Last year’s remittance showed decline; this deserves our serious attention. The zealous effort to secure Chinese internationals’ investment in the fatherland is not to be taken lightly. Since Liberation, our remittance earnings from every nation have been about equal to half of our foreign exchange earnings from imperialist states. And yet there is one area, eastern Guangdong, were last year’s remittance earnings were equal in size to about 20 times the foreign exchange of Chaoshan mandarin oranges. Politically speaking, there are about 7 million emigrants from Guangdong living abroad, in addition to their 6 million family members. This number is about one fifth of the entire population of the province. They are now the main target of our efforts. Therefore we must complete the following points:

1- In order to attract immigrants’ zealous participation in socialist economic construction, we should direct our effort overseas to unite Chinese internationals. Everyone with Chinese international family or friends should, without divulging government secrets or endangering the individual’s safety, convey more information, announcing the new atmosphere in the Chinese internationals’ hometown and the fatherland’s construction situation, using these and other specific facts to broadcast the party’s Chinese international policy. During these announcements, make sure to personify them; instructional-style announcements should be strictly avoided. The best and most appropriate means is to take advantage of communication and greeting-type interactions. This will increase the usefulness and simplicity of the exercise.

2- All party members and personnel with personal connections to Chinese international matters must pay greater mind to broadcasting the remittance policy as they pursue their work. They should also make this situation known more often to the party and the government, and struggle determinedly against the violations of the remittance policy, devoting the efforts of their position to mobilizing Chinese internationals to invest in industry and agriculture.

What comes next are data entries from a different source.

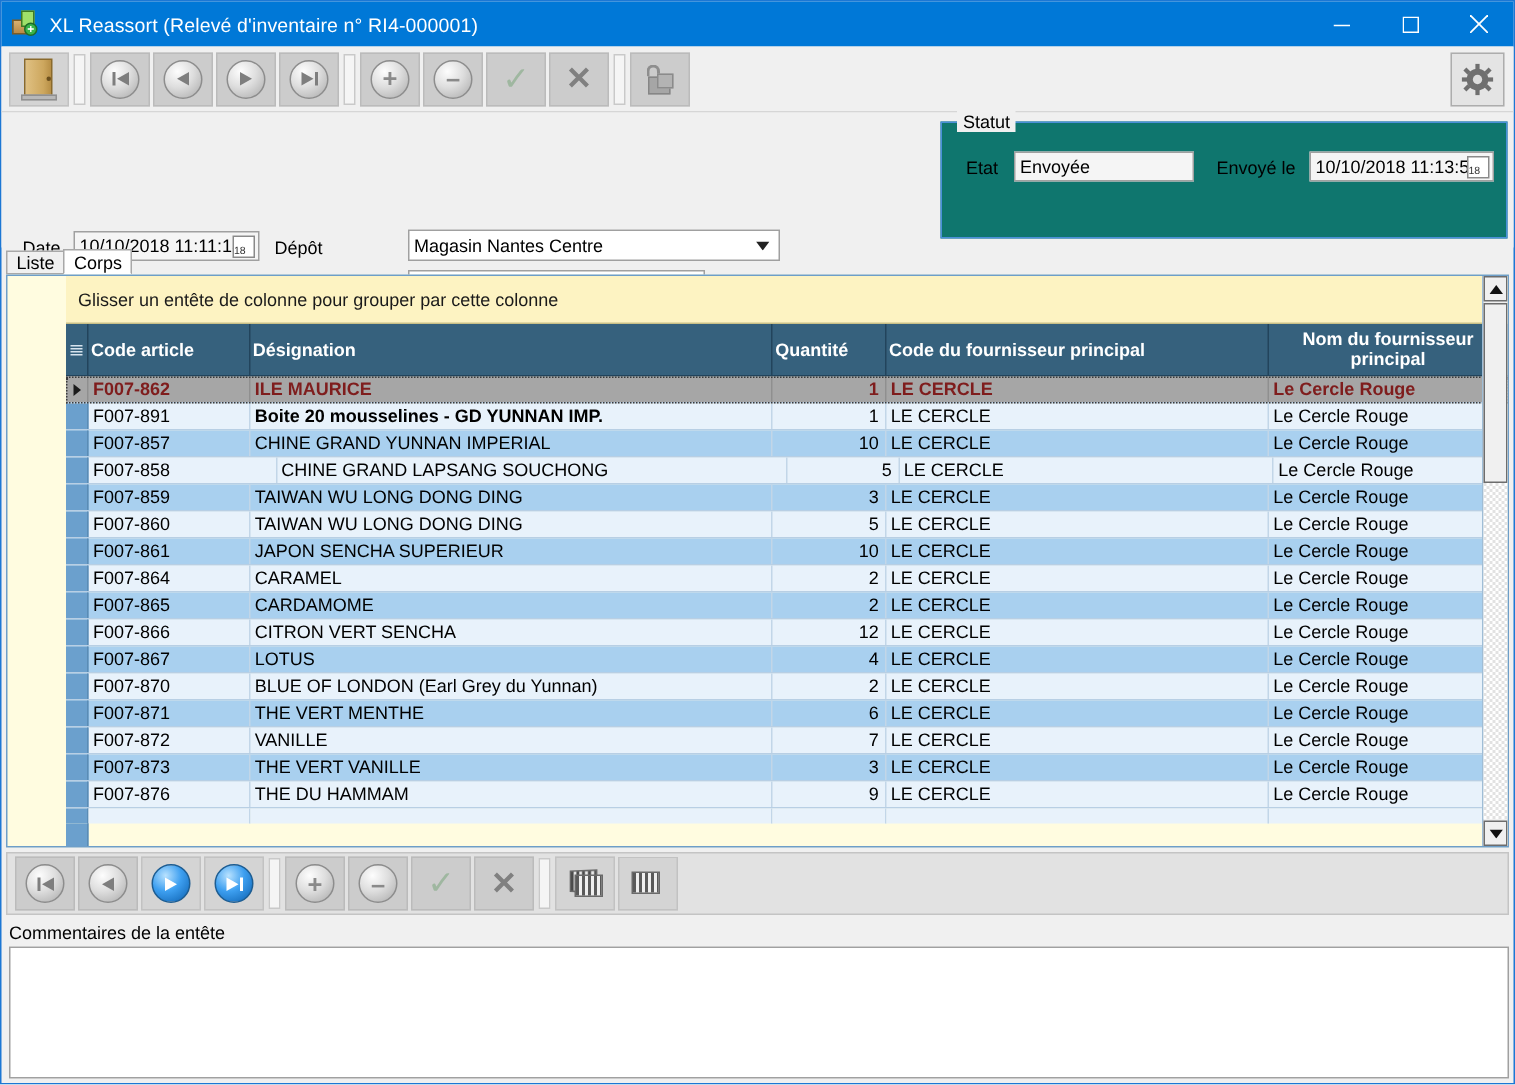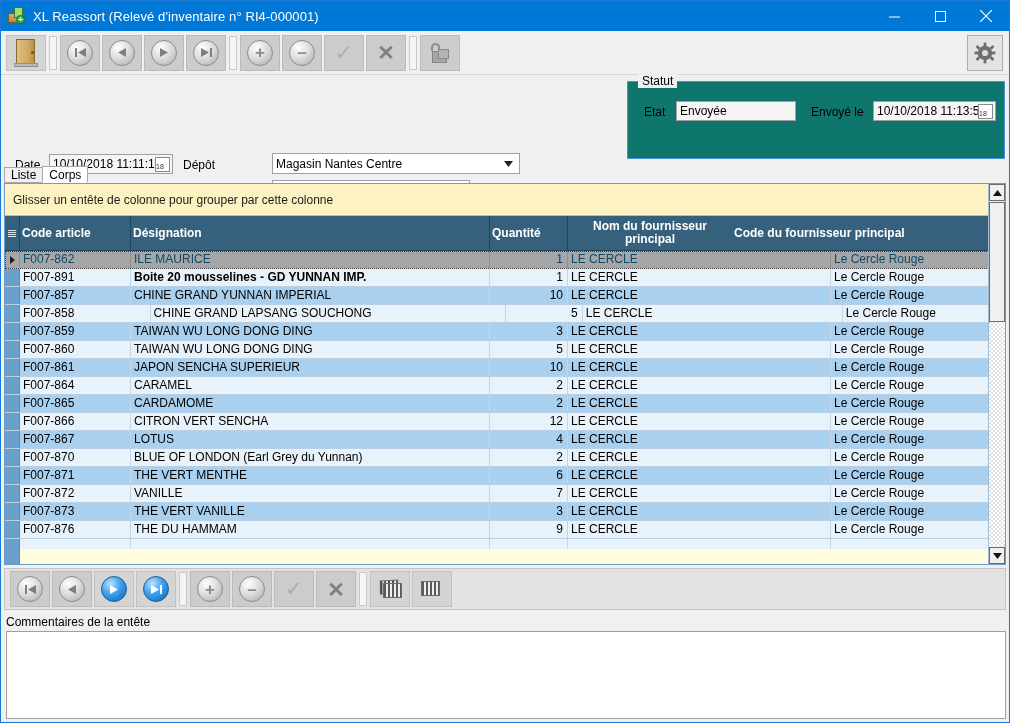"Glisser un entête de colonne" .gridwrap { padding-left: none -> 39px }
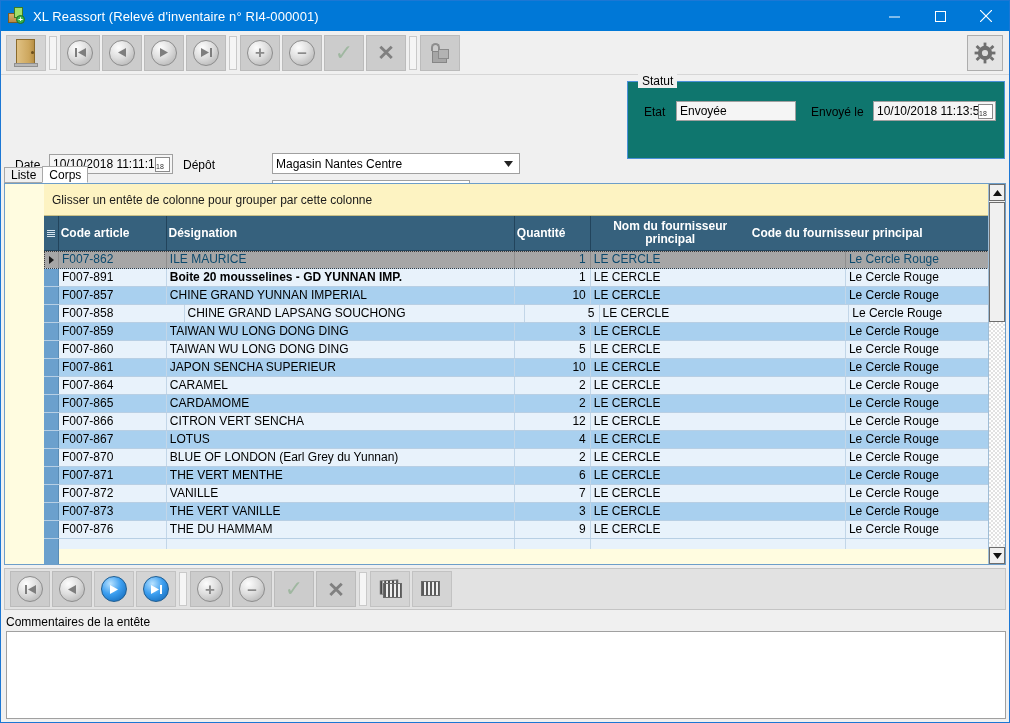"Nom du fournisseur principal" div.gh { order: before "Code du fournisseur principal" -> after "Code du fournisseur principal" }
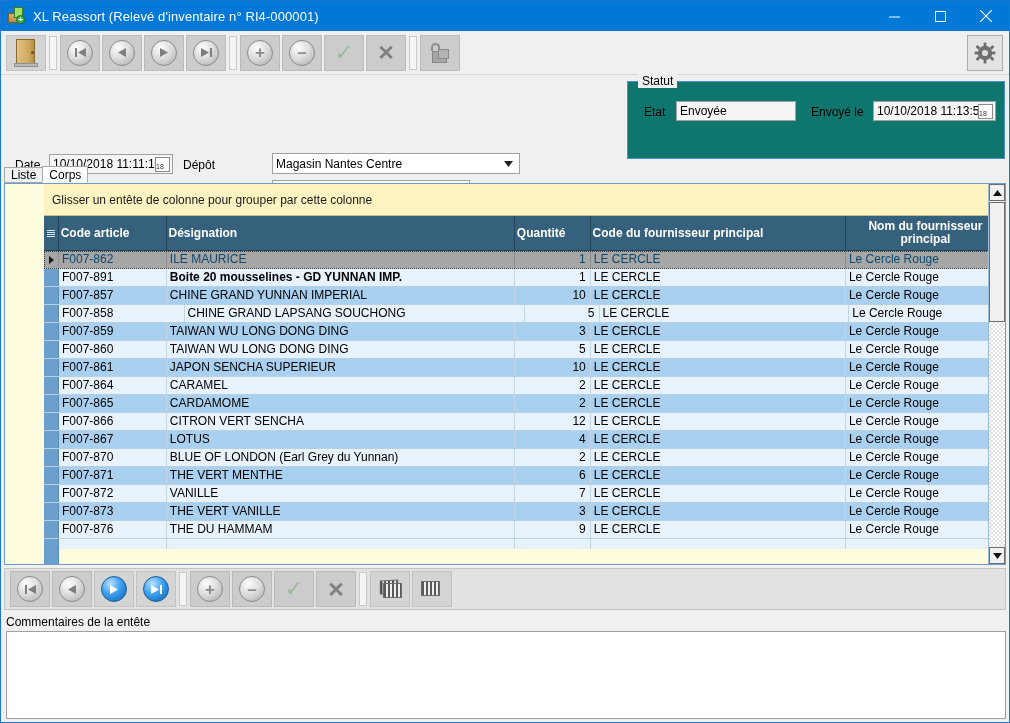"F007-862" .row.sel { color: #0c4a6e -> #7f1d1d; font-weight: none -> bold }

These should be held as the party’s orders and dispatched accordingly. The party organization to which one is affiliated should be frequently notified. The Chinese Expatriate Affairs branch will give explicit instructions for the united front struggle.

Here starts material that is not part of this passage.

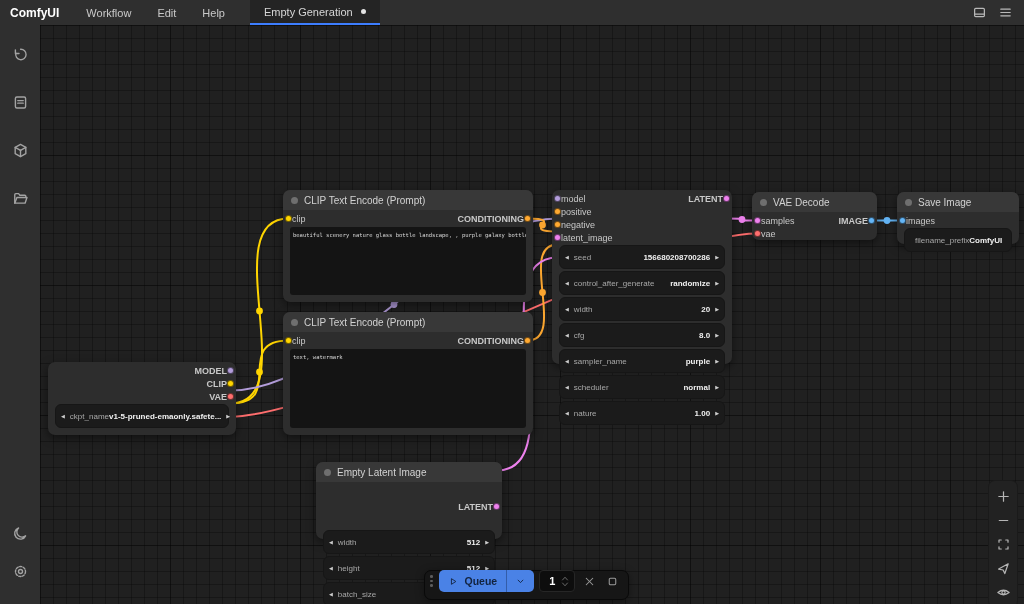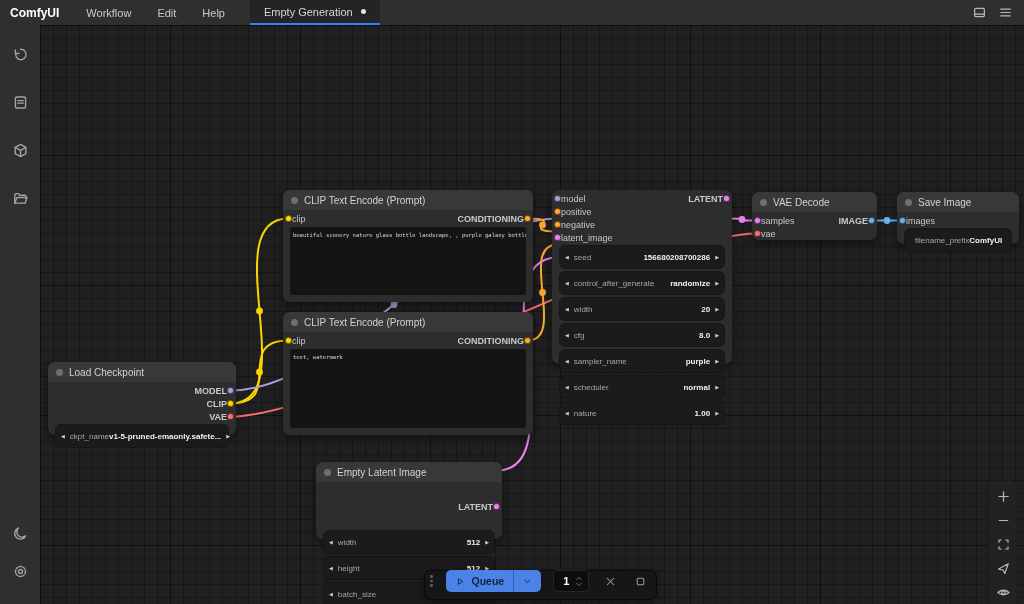"Load Checkpoint" div.node-header { html: <div> <span></span> <span>Load Checkpoint</span> </div> -> none }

3- If party member or official has received remittance—if, for example, remittance is mailed to an individual—it should be accepted and announced to his organization. This money can be used as a stipend for the individuals living expenses; excess amounts can be put in the Chinese bank or used to buy government bonds. But it shall not be used for private business operations or other violations of party discipline and state laws. If it is money entrusted to an individual by a Chinese international or entrusted for a public welfare undertaking, these desires should be referred to the appropriate divisions for a decision. Before any transaction, the money should be placed in a Chinese bank.